Ik kan er niet voorbij, ik kan niet voorbij de dag van 6 juni, de dag dat mijne moeder – ik schrijf ‘mijne’ zoals Maurice Gilliams over ‘zijne’ moeder spreekt – in 1906 geboren werd. Ze was fier op die datum: de zesde van de zesde maand van het jaar zes. Ze droeg die datum met zich alsof het een belofte inhield, alsof het een diploma was voor het leven. De enige die ze ooit verworven heeft, hoewel ze in staat was ooit onderwijzeres te worde wat haar droom was, maar er de gelegenheid niet toe kreeg. Ze is tot haar twaalfde, veertiende misschien, naar school geweest en daarna hielp ze in de fruithandel van haar vader. Opgeschept met een verloren droom, het lot van vele dromen en verwachtingen.
Ze huwde jong, en precies dag op dag, negen maanden later ben ik geboren. Ik beeld me in hoe hun huwelijksnacht moet verlopen zijn, mijn vader kennende, ik weet niet of mijn komst haar droom, onderwijzeres te worden, compenseerde. Ik zie me wel staan naast haar op een sepiakleurige foto, zij een mooie jonge vrouw. Ik op de ouderdom van vier, vijf jaar.
Haar leven is geen feest geweest. Ze heeft het moeilijk gehad, vooral tijdens de oorlogsjaren, maar allen zijn we die jaren, mijn twee, vijf en zes jaar jongere broers en ik - een zusje werd een miskraam - doorgekomen zonder kleerscheuren.
Ik zal, in het begin, hun oogappel geweest zijn. Ik herinner me een Sint-Maarten dat ze me in de vooravond bij de buurman stuurden, die zijn aardappelen in dunne schijfjes gesneden in een pan gesmolten smout aan het bakken was. Ik zie de pan nu nog, en toen ik terug thuis kwam de tafel gedekt stond met fruit en snoep en speelgoed, ze hadden niet kunnen wachten tot de morgen van 11 november.
Hoe eer ik haar? Hoe spreek ik over haar? Nu vele herinneringen zijn weggeëbd, nu ik tasten moet om het meest sprekende terug te nemen, herop te roepen: ik een kind zijnde, een knaap, een jonge man? Hoe was het huis, hoe waren ooit de dagen, hoe waren haar gevoelens voor vader, die niet een voorbeeld van een echtgenoot was, of was hij het toch?
Ik weet dat ze het financieel niet breed hadden om me om me te laten verder studeren, maar de hoofdonderwijzer van het dorp – hij gaf me de eerste lessen Frans, hij leerde me Ernest Claes en Jules Verne kennen – had iets gezien in mij en maakte dat ik deel kon nemen aan het examen van de ‘meest begaafden’.
Ik zou nog andere zaken kunnen vertellen, die mij betreffen, maar ik ben er niet zo fier op, ik heb haar verwachtingen pas na enkele moeilijke omstandigheden, kunnen waar maken. Ze had wellicht verwacht van mij, haar droom geprojecteerd te zien op mij. Ze heeft het me echter nooit verteld. En als ze het mij zou gezegd hebben, het heeft zich niet in die zin voltrokken.
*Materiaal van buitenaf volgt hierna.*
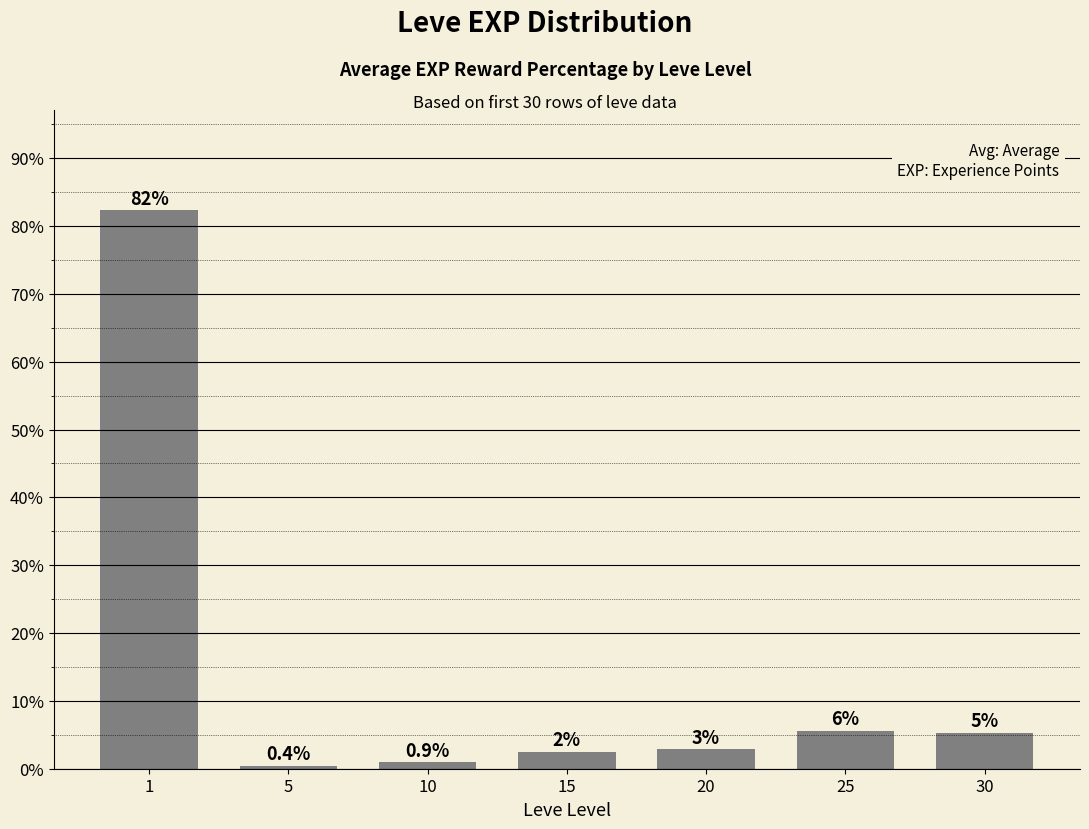

What is the sum of the values at 30 and 10?

6.3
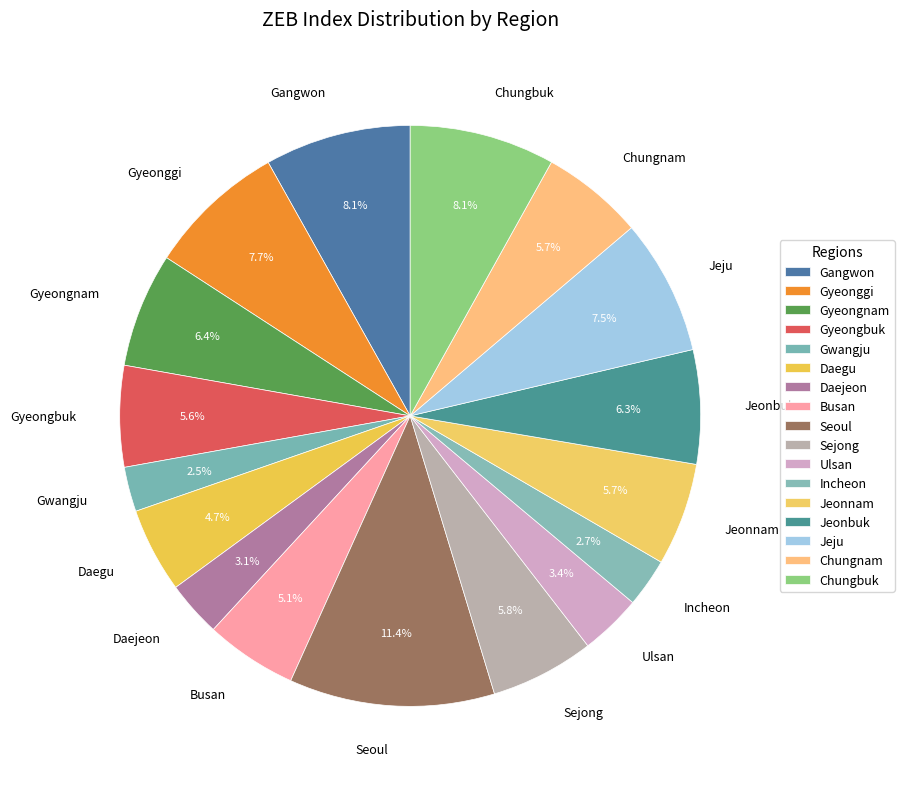

The Chungbuk slice represents 8% of the pie. True or false?

True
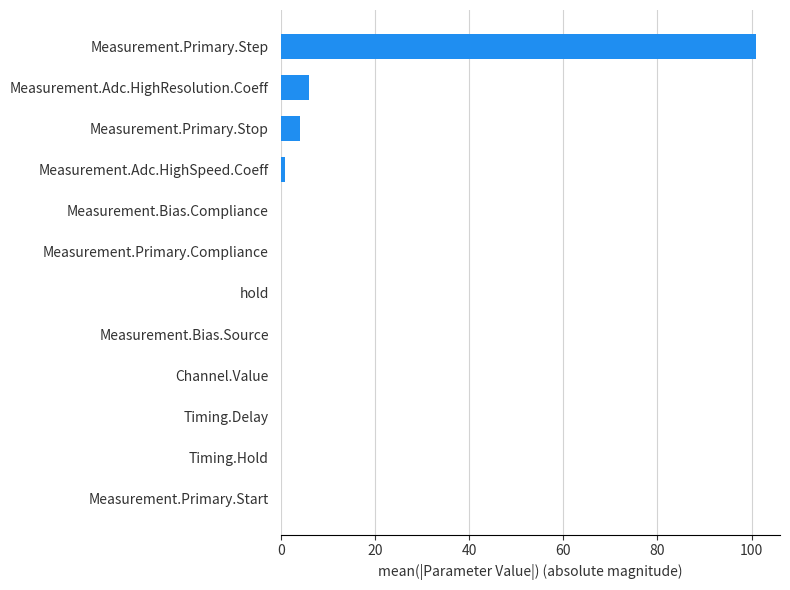

What is the greatest value displayed?

101.0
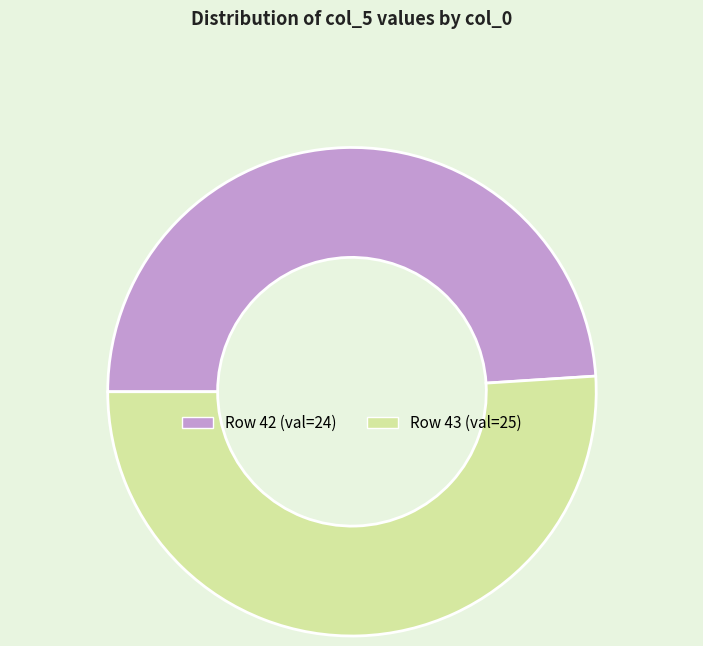

Is there a majority slice in this chart?

Yes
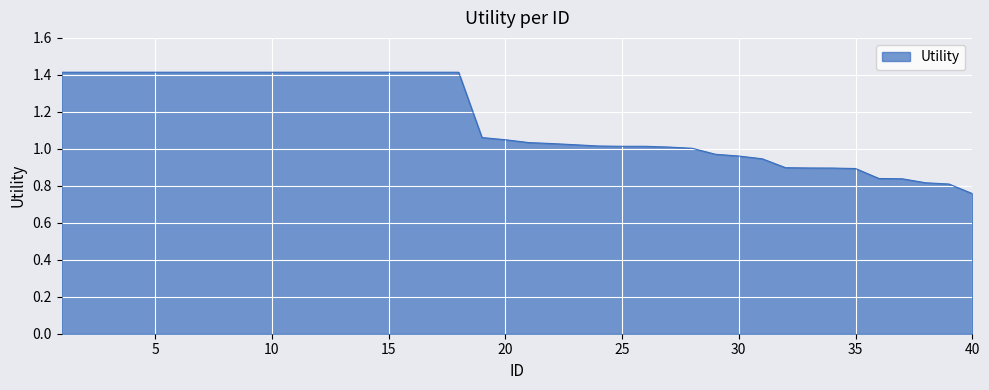

What is the greatest value displayed?

1.4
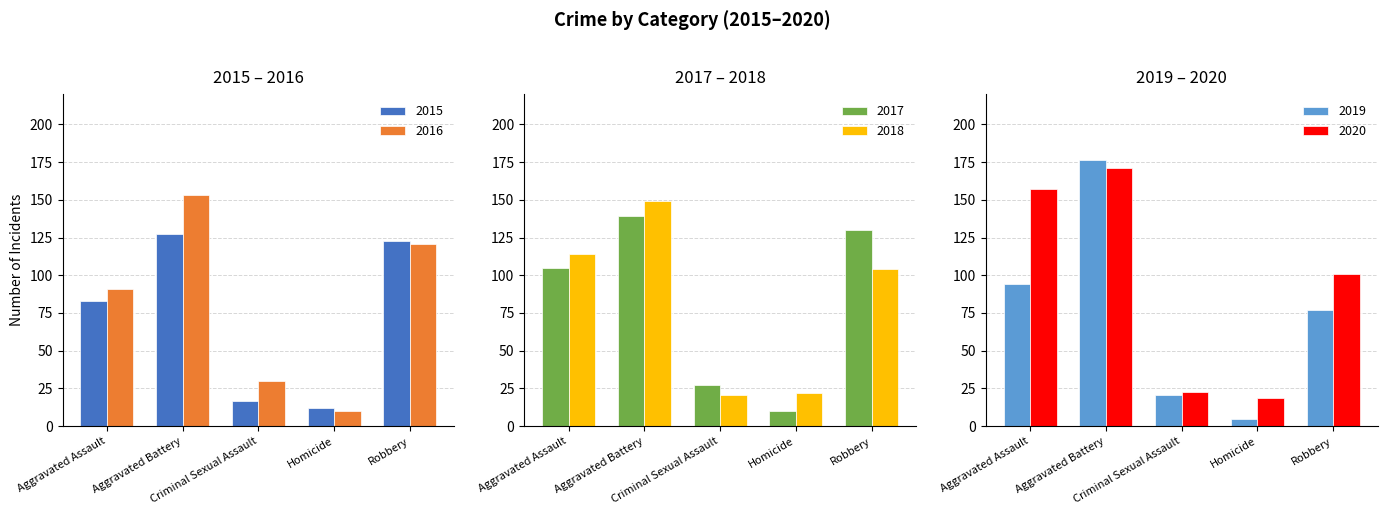

How many bars are there in total?

30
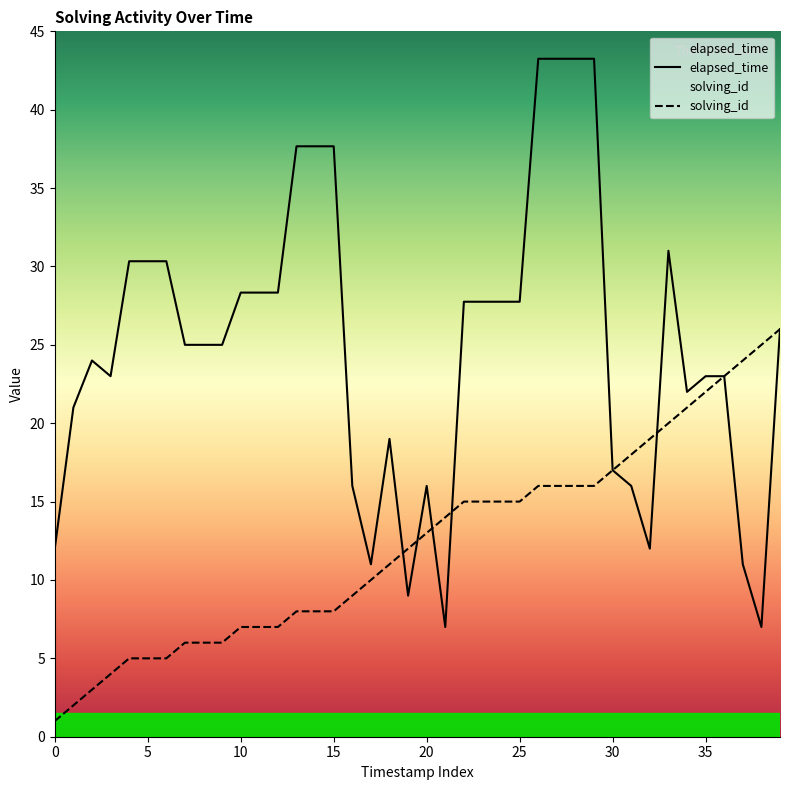

Which series has the largest total across all categories?

elapsed_time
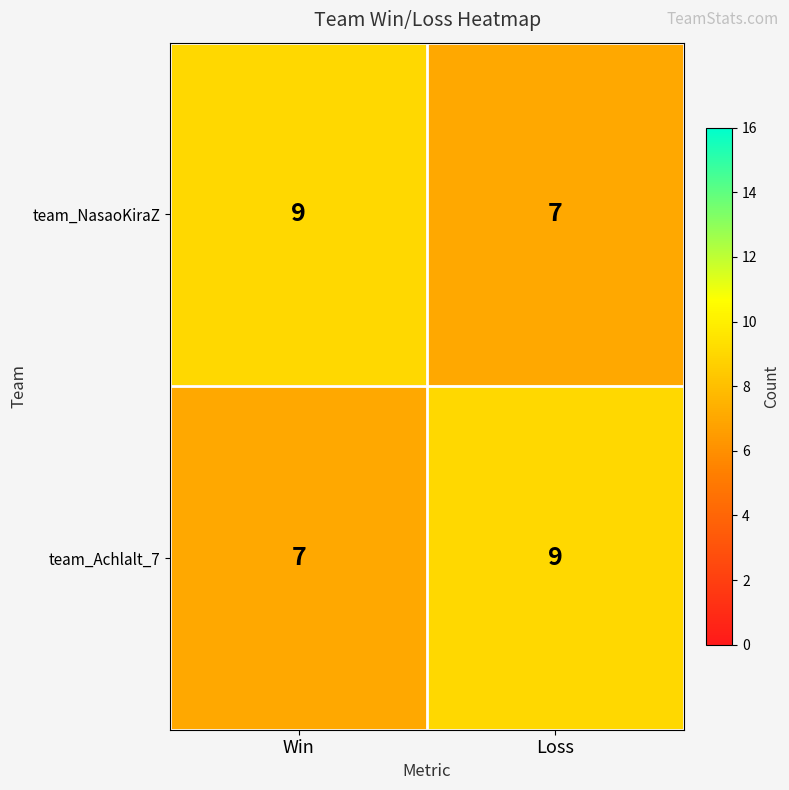

What is the minimum value shown in the chart?

7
Had ik een goede band met haar, had die beter gekund? Wellicht, ja. Toen ze hulp nodig had heeft mijn jongste broer, Georges, zich over haar ontfermd. Ze is gestorven op de leeftijd die ik stilaan aan het bereiken ben, zonder enige garantie weliswaar.
Ik denk nu, dat ik altijd te veel ben ingenomen geweest met mezelf, en als ik erover schrijf zoals ik erover schrijven kan, dat het niet de houding is van iemand die zijne moeder op handen droeg; gevoelens waren anders destijds.
Of, kan het dat ik het nu verkeerd zie?